Death Song, The Narc Series

After a narrow escape, Bolt goes after the mobster who tried to blow him up

As far as the record industry is concerned, Matteo DiPalma is a manager, a producer, and the hit-maker behind some of the decade’s biggest chart successes. To the federal government, he is a crucial link between drug-hungry musicians and the Rosetti crime family that keeps them supplied with heroin and cocaine. When federal agents nail DiPalma on a trafficking charge, John Bolt and six other cops go to California to escort him back east. The shotguns they carry aren’t to keep DiPalma from running, but to protect him from a Rosetti hit. The agents don’t count on death from above.

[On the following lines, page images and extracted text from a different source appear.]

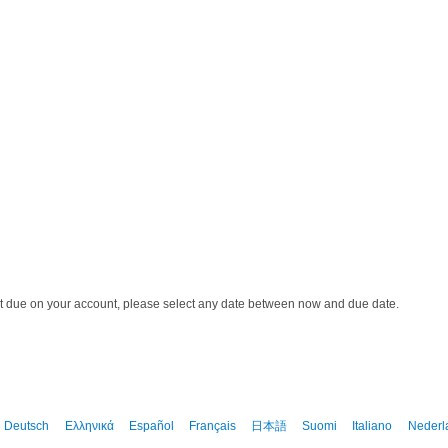
 due on your account, please select any date between now and due date.
Deutsch
Ελληνικά
Español
Français
日本語
Suomi
Italiano
Nederl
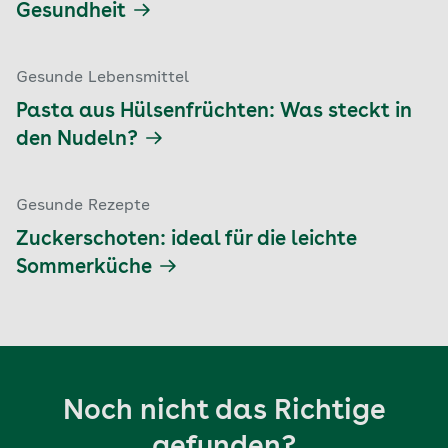
Gesundheit
Gesunde Lebensmittel
Pasta aus Hülsenfrüchten: Was steckt in
den Nudeln?
Gesunde Rezepte
Zuckerschoten: ideal für die leichte
Sommerküche
Noch nicht das Richtige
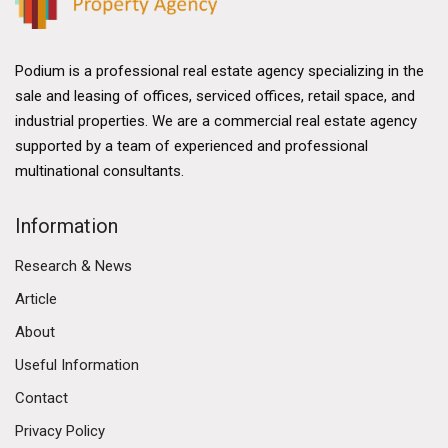
Podium is a professional real estate agency specializing in the
sale and leasing of offices, serviced offices, retail space, and
industrial properties. We are a commercial real estate agency
supported by a team of experienced and professional
multinational consultants.
Information
Research & News
Article
About
Useful Information
Contact
Privacy Policy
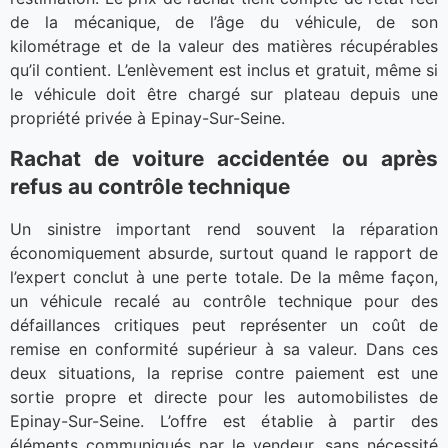
de la mécanique, de l’âge du véhicule, de son
kilométrage et de la valeur des matières récupérables
qu’il contient. L’enlèvement est inclus et gratuit, même si
le véhicule doit être chargé sur plateau depuis une
propriété privée à Epinay-Sur-Seine.
Rachat de voiture accidentée ou après
refus au contrôle technique
Un sinistre important rend souvent la réparation
économiquement absurde, surtout quand le rapport de
l’expert conclut à une perte totale. De la même façon,
un véhicule recalé au contrôle technique pour des
défaillances critiques peut représenter un coût de
remise en conformité supérieur à sa valeur. Dans ces
deux situations, la reprise contre paiement est une
sortie propre et directe pour les automobilistes de
Epinay-Sur-Seine. L’offre est établie à partir des
éléments communiqués par le vendeur, sans nécessité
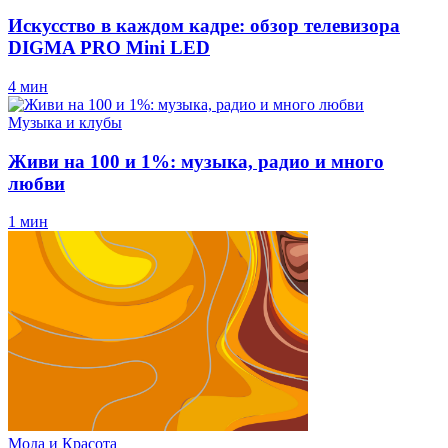
Искусство в каждом кадре: обзор телевизора
DIGMA PRO Mini LED
4 мин
Музыка и клубы
Живи на 100 и 1%: музыка, радио и много
любви
1 мин
Мода и Красота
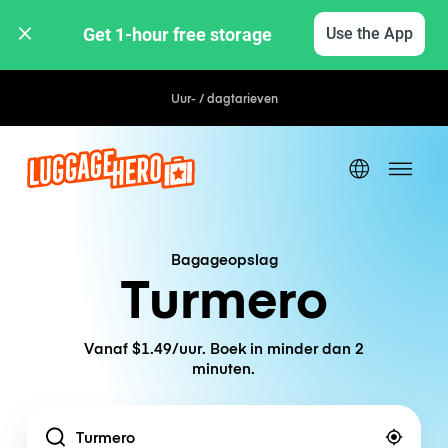
Get 1-hour free storage 
Use the App
Uur- / dagtarieven
Bagageopslag
Turmero
Vanaf $1.49/uur. Boek in minder dan 2
minuten.
Location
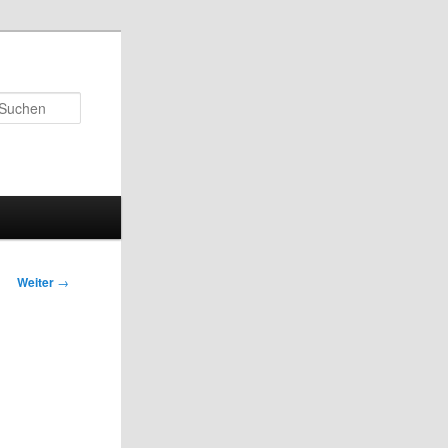
Suchen
Weiter
→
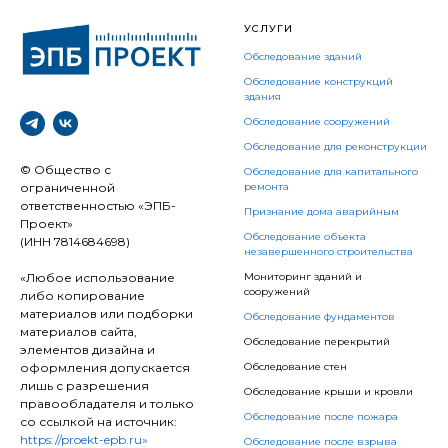
УСЛУГИ
Обследование зданий
Обследование конструкций
здания
Обследование сооружений
Обследование для реконструкции
© Общество с
Обследование для капитального
ограниченной
ремонта
ответственностью «ЭПБ-
Признание дома аварийным
Проект»
Обследование объекта
(ИНН 7814684698)
незавершенного строительства
«Любое использование
Мониторинг зданий и
сооружений
либо копирование
материалов или подборки
Обследование фундаментов
материалов сайта,
Обследование перекрытий
элементов дизайна и
оформления допускается
Обследование стен
лишь с разрешения
Обследование крыши и кровли
правообладателя и только
Обследование после пожара
со ссылкой на источник:
https://proekt-epb.ru»
Обследование после взрыва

The mafia helicopter appears too quickly for the cops to react. Bolt is just outside the blast radius when the grenade hits the roof, vaporizing DiPalma and his guards. When the smoke clears, Bolt is bloodied but not broken—and ready to even the score. 

Marc Olden

Marc Olden (1933–2003) was the author of forty mystery and suspense novels. Born in Baltimore, he began writing while working in New York as a Broadway publicist. His first book, Angela Davis (1973), was a nonfiction study of the controversial Black Panther. In 1973 he also published Narc, under the name Robert Hawke, beginning a hard-boiled nine-book series about a federal narcotics agent.

A year later, Black Samurai introduced Robert Sand, a martial arts expert who becomes the first non-Japanese student of a samurai master. Based on Olden’s own interest in martial arts, which led him to the advanced ranks of karate and aikido, the novel spawned a successful eight-book series. Olden continued writing for the next three decades, often drawing on his fascination with Japanese culture and history.